When Wan Yi turned 20 on Jan 1, it marked not just a new year but also a major phase in his life.

Unlike the past few years when he had celebrated it with his classmates at the prestigious Tsinghua University in Beijing, Wan spent his birthday in a remote army barrack in neighboring Hebei province.

The sophomore of Tsinghua's elite department of automation had just disrupted his studies to join the army, one of tens of thousands of other college students across the country attracted by this winter's new military recruitment policies.


New recruits of the Ningxia Hui autonomous region's armed police receive training in Yingchuan, capital of the region January 5, 2008. About 90 percent of the new recruits were born after 1990. [China Daily]

"I'm not the only one from Tsinghua, we have two boys and one girl joining the military this year," Wan told China Daily at the departure ceremony for a batch of new recruits leaving Beijing at the Beijing West Railway Station on Dec 10.

"We're very proud of starting this journey to realize our dream," Wan said.

In autumn last year, the People's Liberation Army (PLA) enhanced its requirements for new soldiers. For decades, the army was content on drawing rural junior high school graduates and urban unemployed middle school graduates into its rank and file.

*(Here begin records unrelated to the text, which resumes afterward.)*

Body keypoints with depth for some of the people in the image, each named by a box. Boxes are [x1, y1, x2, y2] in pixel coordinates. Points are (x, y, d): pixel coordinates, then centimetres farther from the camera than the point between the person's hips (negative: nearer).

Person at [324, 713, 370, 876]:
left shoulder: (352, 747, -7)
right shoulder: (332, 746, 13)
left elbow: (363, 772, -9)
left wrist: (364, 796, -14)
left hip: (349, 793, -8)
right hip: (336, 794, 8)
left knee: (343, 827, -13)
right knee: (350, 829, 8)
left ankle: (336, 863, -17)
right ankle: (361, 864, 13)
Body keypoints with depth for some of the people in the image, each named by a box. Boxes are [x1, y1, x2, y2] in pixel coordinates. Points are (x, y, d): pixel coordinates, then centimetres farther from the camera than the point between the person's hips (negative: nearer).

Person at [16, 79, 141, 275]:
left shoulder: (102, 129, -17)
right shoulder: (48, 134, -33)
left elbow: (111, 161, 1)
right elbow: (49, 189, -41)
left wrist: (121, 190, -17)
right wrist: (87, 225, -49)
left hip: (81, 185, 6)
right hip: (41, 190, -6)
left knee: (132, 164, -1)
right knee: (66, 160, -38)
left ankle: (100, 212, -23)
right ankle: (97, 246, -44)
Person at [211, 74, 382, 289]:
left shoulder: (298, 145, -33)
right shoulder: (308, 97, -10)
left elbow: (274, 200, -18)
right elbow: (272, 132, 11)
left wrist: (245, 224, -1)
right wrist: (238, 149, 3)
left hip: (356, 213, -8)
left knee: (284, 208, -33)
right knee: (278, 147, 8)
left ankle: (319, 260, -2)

But the new requirements were created to attract graduates from colleges, middle schools and vocational institutes as part of efforts to modernize the military.

According to the PLA Daily, more than 10,000 college students joined the army last year, much higher than the figure for the previous year.

The website of the official Xinhua News Agency even put the move among its top 10 domestic news of the military for 2008.

Wan Yi learned of the new recruitment policies on campus in November last year.

"The recruiters arranged several kiosks at Tsinghua to introduce their policies and I decided to join the military as soon as I learned I could resume my studies after serving two years in the army," he said.

"I remember scenes of the PLA battling the flood that swept China in 1998, and saw them devoting themselves to fighting the ice and snowstorms at the beginning of 2008 and relief work after the May 12 earthquake in Sichuan province," Wan said.